Rapide Critique
Développeur : What Pumpkin Games, Inc. – Éditeur : Fellow Traveller
Date de Sortie : 14 septembre 2017 – Prix : 6,49 €
Hiveswap est une adaptation du webcomic Homestuck réalisé par Andrew Hussie depuis 2009, une énorme oeuvre Internet dans les engrenages de laquelle il vaut sans doute mieux éviter de glisser le doigt.
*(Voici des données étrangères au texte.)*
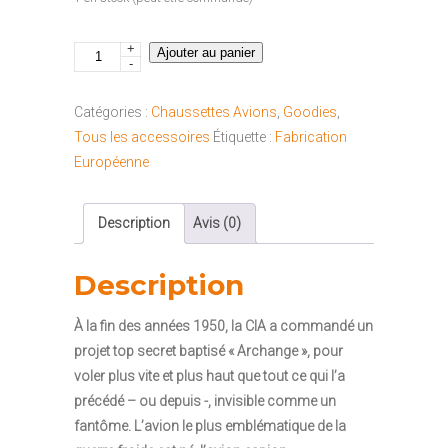
+
quantité
Ajouter au panier
-
de
Chaussette
Catégories :
Chaussettes Avions
,
Goodies
,
SR-
Tous les accessoires
Étiquette :
Fabrication
71
Européenne
Blackbird
"41-
Description
Avis (0)
46"
Description
À la fin des années 1950, la CIA a commandé un
projet top secret baptisé « Archange », pour
voler plus vite et plus haut que tout ce qui l’a
précédé – ou depuis -, invisible comme un
fantôme. L’avion le plus emblématique de la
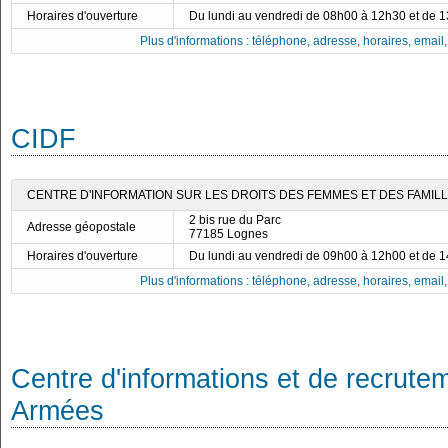
Horaires d'ouverture
Du lundi au vendredi de 08h00 à 12h30 et de 
Plus d'informations : téléphone, adresse, horaires, email, f
CIDF
CENTRE D'INFORMATION SUR LES DROITS DES FEMMES ET DES FAMILLE
2 bis rue du Parc
Adresse géopostale
77185 Lognes
Horaires d'ouverture
Du lundi au vendredi de 09h00 à 12h00 et de 
Plus d'informations : téléphone, adresse, horaires, email, f
Centre d'informations et de recrute
Armées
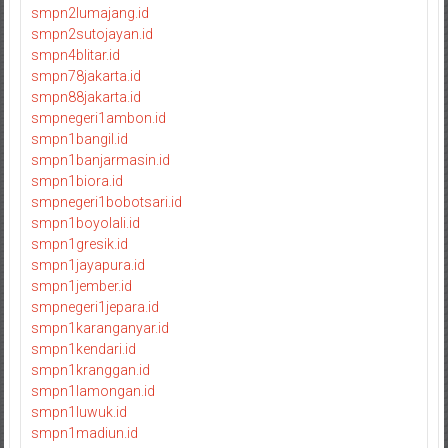
smpn2lumajang.id
smpn2sutojayan.id
smpn4blitar.id
smpn78jakarta.id
smpn88jakarta.id
smpnegeri1ambon.id
smpn1bangil.id
smpn1banjarmasin.id
smpn1biora.id
smpnegeri1bobotsari.id
smpn1boyolali.id
smpn1gresik.id
smpn1jayapura.id
smpn1jember.id
smpnegeri1jepara.id
smpn1karanganyar.id
smpn1kendari.id
smpn1kranggan.id
smpn1lamongan.id
smpn1luwuk.id
smpn1madiun.id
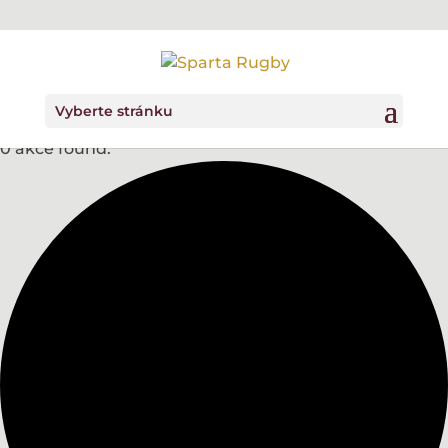
Vyberte stránku
0 akce found.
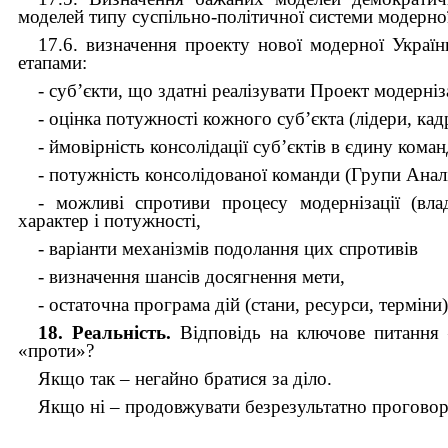
моделей типу суспільно-політичної системи модерної
17.6. визначення проекту нової модерної Україн
етапами:
- суб’єкти, що здатні реалізувати Проект модерніз
- оцінка потужності кожного суб’єкта (лідери, кад
- ймовірність консолідації суб’єктів в єдину кома
- потужність консолідованої команди (Групи Аналіз
- можливі спротиви процесу модернізації (влади
характер і потужності,
- варіанти механізмів подолання цих спротивів
- визначення шансів досягнення мети,
- остаточна програма дій (стани, ресурси, терміни)
18. Реальність.
Відповідь на ключове питання –
«проти»?
Якщо так – негайно братися за діло.
Якщо ні – продовжувати безрезультатно проговор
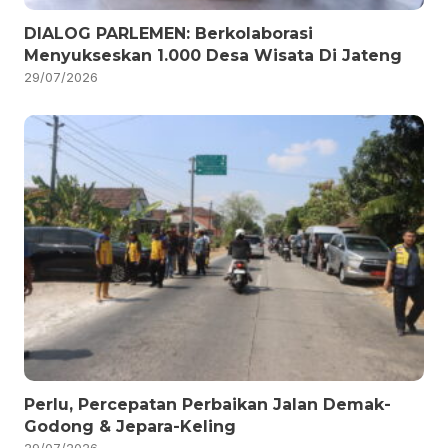
DIALOG PARLEMEN: Berkolaborasi
Menyukseskan 1.000 Desa Wisata Di Jateng
29/07/2026
Perlu, Percepatan Perbaikan Jalan Demak-
Godong & Jepara-Keling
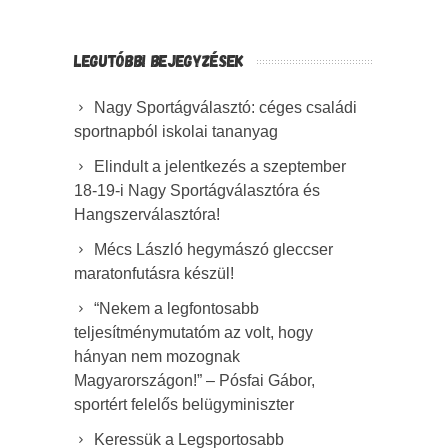
LEGUTÓBBI BEJEGYZÉSEK
Nagy Sportágválasztó: céges családi
sportnapból iskolai tananyag
Elindult a jelentkezés a szeptember
18-19-i Nagy Sportágválasztóra és
Hangszerválasztóra!
Mécs László hegymászó gleccser
maratonfutásra készül!
“Nekem a legfontosabb
teljesítménymutatóm az volt, hogy
hányan nem mozognak
Magyarországon!” – Pósfai Gábor,
sportért felelős belügyminiszter
Keressük a Legsportosabb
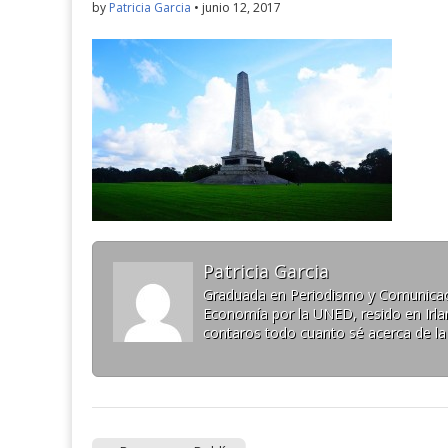
by
Patricia Garcia
•
junio 12, 2017
Patricia Garcia
Graduada en Periodismo y Comunicaci
Economía por la UNED, resido en Irlan
contaros todo cuanto sé acerca de la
Le succès a été suffisamment grand pour qu’en 2012, la promesse d’un jeu vidéo basé sur la bande dessinée réunisse sur un Kickstarter, alors en pleine folie, 25 000 contributeurs et près de deux millions et demi de dollars; l’un des plus grands succès de la plateforme encore aujourd’hui.
Le projet Kickstarter fut le même genre d’usine à gaz et entre les promesses, les bonus, les innombrables récompenses diverses et les interminables délais, il fallut pas moins de cinq ans pour que la première partie du jeu promis sorte enfin. Première partie car comme nombre de projets de la plate-forme, les auteurs durent le chapitrer, ce que l’on peut traduire par « on a sous-estimé l’ampleur de la tâche et on manque de moyens, on sort ce qu’on peut et peut-être que ce sera tout ce qu’on peut faire, on ne sait pas ». Un chapitre 2 semble toutefois en bonne voie puisqu’il a sa page Steam depuis octobre 2019.
Le jeu se présente comme un point & click aux moyens modestes : très beaux décors richement illustrés, mais animation pauvre et absence de voix. Les seuls rares dialogues se font par l’intermédiaire d’outils de communication, talkie-walkie ou tablette. La totalité de l’écriture est constituée de commentaires de vos actions. Enfin, malgré la prestigieuse co-signature de Toby Fox lui-même, la musique est composée de boucles assez répétitives et un peu assommantes.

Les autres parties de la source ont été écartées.